[Opening Material provided section]

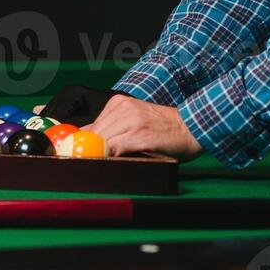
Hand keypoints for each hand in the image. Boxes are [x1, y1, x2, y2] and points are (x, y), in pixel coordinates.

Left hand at [81, 95, 204, 161]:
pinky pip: (115, 149)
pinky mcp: (141, 135)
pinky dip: (112, 159)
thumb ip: (111, 129)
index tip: (76, 156)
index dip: (82, 145)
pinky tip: (120, 163)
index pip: (88, 127)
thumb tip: (83, 141)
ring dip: (102, 157)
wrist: (193, 128)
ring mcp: (132, 121)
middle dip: (90, 152)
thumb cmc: (164, 129)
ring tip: (112, 164)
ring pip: (101, 142)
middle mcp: (124, 108)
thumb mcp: (134, 121)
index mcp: (119, 103)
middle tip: (91, 165)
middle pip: (92, 136)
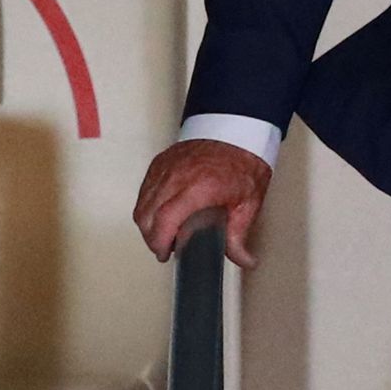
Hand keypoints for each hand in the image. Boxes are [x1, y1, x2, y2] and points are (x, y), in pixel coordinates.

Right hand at [134, 138, 271, 270]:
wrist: (237, 129)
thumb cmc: (243, 161)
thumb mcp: (248, 203)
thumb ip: (239, 236)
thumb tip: (243, 260)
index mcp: (199, 188)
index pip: (165, 220)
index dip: (159, 242)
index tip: (165, 253)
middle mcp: (177, 177)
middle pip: (147, 215)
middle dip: (152, 239)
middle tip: (166, 248)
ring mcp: (165, 168)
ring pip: (142, 204)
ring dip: (148, 224)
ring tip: (164, 233)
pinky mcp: (160, 162)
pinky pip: (144, 190)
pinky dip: (147, 206)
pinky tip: (161, 213)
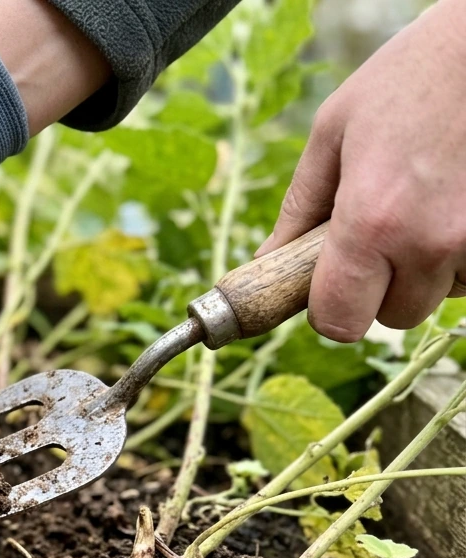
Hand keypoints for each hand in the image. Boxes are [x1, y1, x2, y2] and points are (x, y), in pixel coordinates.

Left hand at [257, 0, 465, 341]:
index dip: (329, 309)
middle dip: (379, 287)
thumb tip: (268, 259)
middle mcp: (428, 242)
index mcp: (370, 222)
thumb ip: (300, 207)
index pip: (338, 321)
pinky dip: (459, 255)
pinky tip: (452, 207)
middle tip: (379, 236)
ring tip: (421, 209)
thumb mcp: (333, 132)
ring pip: (437, 296)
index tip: (329, 286)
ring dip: (424, 270)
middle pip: (392, 316)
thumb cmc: (407, 79)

[Closing Material provided section]

## Work required
Exact copy, no pictures: reproduce the whole listing above.

## Answer box
Hand keypoints for each hand in the image. Boxes are [x1, y1, x2, y2] and points are (x, y), in pixel coordinates.

Left hand at [81, 95, 204, 161]:
pinky pip: (115, 149)
pinky mcp: (141, 135)
pinky dip: (112, 159)
thumb ip: (111, 129)
index tip: (76, 156)
index dip: (82, 145)
pinky tip: (120, 163)
index pip: (88, 127)
thumb tip: (83, 141)
ring dip: (102, 157)
wrist: (193, 128)
ring mcp: (132, 121)
middle dip: (90, 152)
thumb cmc: (164, 129)
ring tip: (112, 164)
ring pip: (101, 142)
middle mcp: (124, 108)
thumb mcp: (134, 121)
index mcp: (119, 103)
middle tip: (91, 165)
middle pip: (92, 136)
Hand keypoints for each hand in the image. Boxes are [x1, y1, x2, y2] and points are (x, y), in pixel coordinates.

Right hand at [134, 138, 271, 270]:
wrist: (237, 129)
thumb cmc: (243, 161)
thumb mcp: (248, 203)
thumb ip: (239, 236)
thumb tip: (243, 260)
index mcp: (199, 188)
index pip: (165, 220)
index dip: (159, 242)
index tip: (165, 253)
middle mcp: (177, 177)
middle pip: (147, 215)
middle dip: (152, 239)
middle tip: (166, 248)
ring mcp: (165, 168)
ring pip: (142, 204)
ring dip: (148, 224)
ring tip: (164, 233)
pinky mcp: (160, 162)
pinky pip: (144, 190)
pinky dip: (147, 206)
pinky tip: (161, 213)
Hand keypoints for each hand in the image. Boxes are [x1, y1, x2, y2] and points are (x, y), in pixel coordinates.

Left hand at [257, 0, 465, 341]:
index dip: (329, 309)
middle dip: (379, 287)
thumb tip: (268, 259)
middle mcp: (428, 242)
index mcp: (370, 222)
thumb ip: (300, 207)
index pip: (338, 321)
pinky dip: (459, 255)
pinky tip: (452, 207)
middle tip: (379, 236)
ring tip: (421, 209)
thumb mcp: (333, 132)
ring pip: (437, 296)
index tip: (329, 286)
ring dip: (424, 270)
middle pip: (392, 316)
thumb cmc: (407, 79)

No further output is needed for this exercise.